TASK:
Identify each line below containing the string "Pillar" and copy it.

Dataset entries:

=== Section Start ===

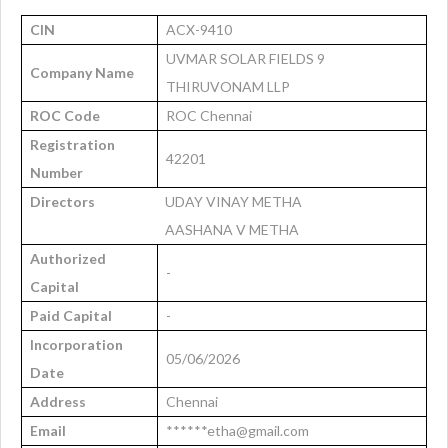
CIN
ACX-9410
UVMAR SOLAR FIELDS 9
Company Name
THIRUVONAM LLP
ROC Code
ROC Chennai
Registration
42201
Number
Directors
UDAY VINAY METHA
AASHANA V METHA
Authorized
-
Capital
Paid Capital
-
Incorporation
05/06/2026
Date
Address
Chennai
Email
******etha@gmail.com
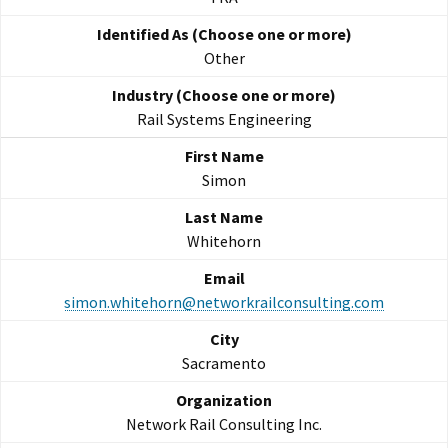
Other
Rail Systems Engineering
Simon
Whitehorn
simon.whitehorn@networkrailconsulting.com
Sacramento
Network Rail Consulting Inc.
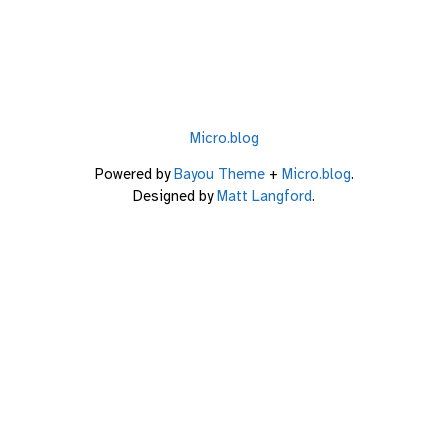
Micro.blog
Powered by
Bayou Theme
+
Micro.blog
.
Designed by
Matt Langford
.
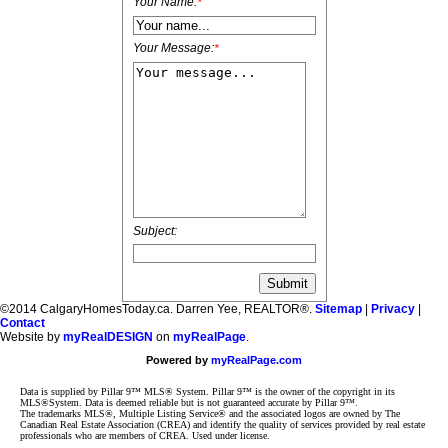
Your Name:
*
Your Message:
*
Subject:
©2014 CalgaryHomesToday.ca. Darren Yee, REALTOR®.
Sitemap
|
Privacy
|
Contact
Website by
myRealDESIGN
on
myRealPage
.
Powered by
myRealPage.com
Data is supplied by Pillar 9™ MLS® System. Pillar 9™ is the owner of the copyright in its
MLS®System. Data is deemed reliable but is not guaranteed accurate by Pillar 9™.
The trademarks MLS®, Multiple Listing Service® and the associated logos are owned by The
Canadian Real Estate Association (CREA) and identify the quality of services provided by real estate
professionals who are members of CREA. Used under license.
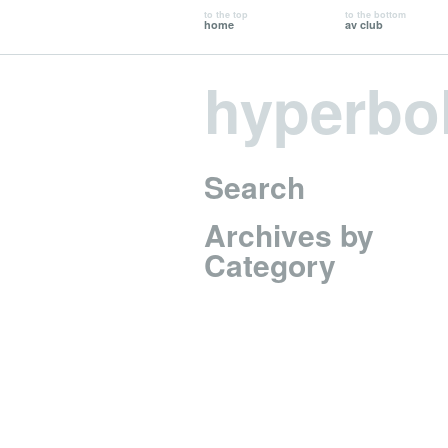
to the top
to the bottom
home
av club
hyperbo
Search
Archives by
Category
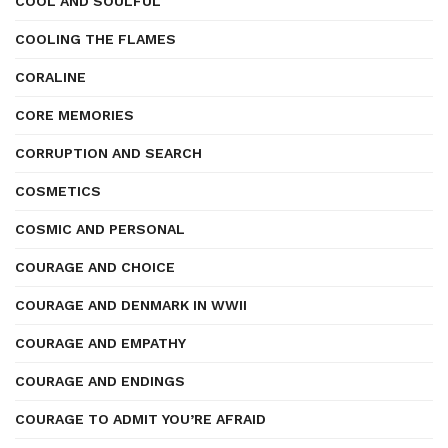
COOL AND SOULFUL
COOLING THE FLAMES
CORALINE
CORE MEMORIES
CORRUPTION AND SEARCH
COSMETICS
COSMIC AND PERSONAL
COURAGE AND CHOICE
COURAGE AND DENMARK IN WWII
COURAGE AND EMPATHY
COURAGE AND ENDINGS
COURAGE TO ADMIT YOU’RE AFRAID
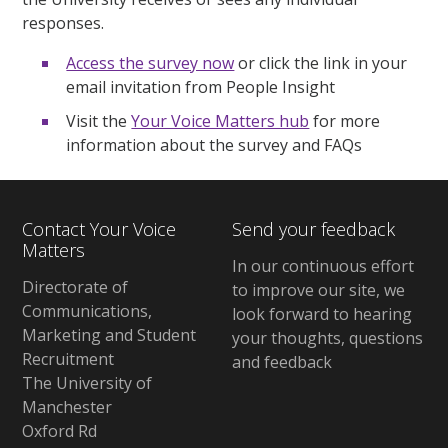
responses.
Access the survey now
or click the link in your
email invitation from People Insight
Visit the
Your Voice Matters hub
for more
information about the survey and FAQs
Contact Your Voice
Send your feedback
Matters
In our continuous effort
Directorate of
to improve our site, we
Communications,
look forward to hearing
Marketing and Student
your thoughts, questions
Recruitment
and feedback
The University of
Manchester
Oxford Rd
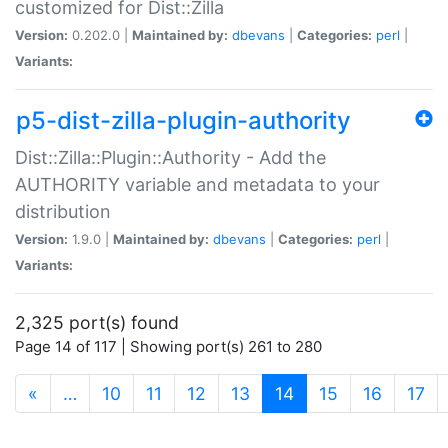
customized for Dist::Zilla
Version:
0.202.0 |
Maintained by:
dbevans
|
Categories:
perl
|
Variants:
p5-dist-zilla-plugin-authority
Dist::Zilla::Plugin::Authority - Add the
AUTHORITY variable and metadata to your
distribution
Version:
1.9.0 |
Maintained by:
dbevans
|
Categories:
perl
|
Variants:
2,325 port(s) found
Page 14 of 117 | Showing port(s) 261 to 280
(current)
«
…
10
11
12
13
14
15
16
17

=== Section End ===

SOLUTION TO THE EXERCISE:
Data is supplied by Pillar 9™ MLS® System. Pillar 9™ is the owner of the copyright in its
MLS®System. Data is deemed reliable but is not guaranteed accurate by Pillar 9™.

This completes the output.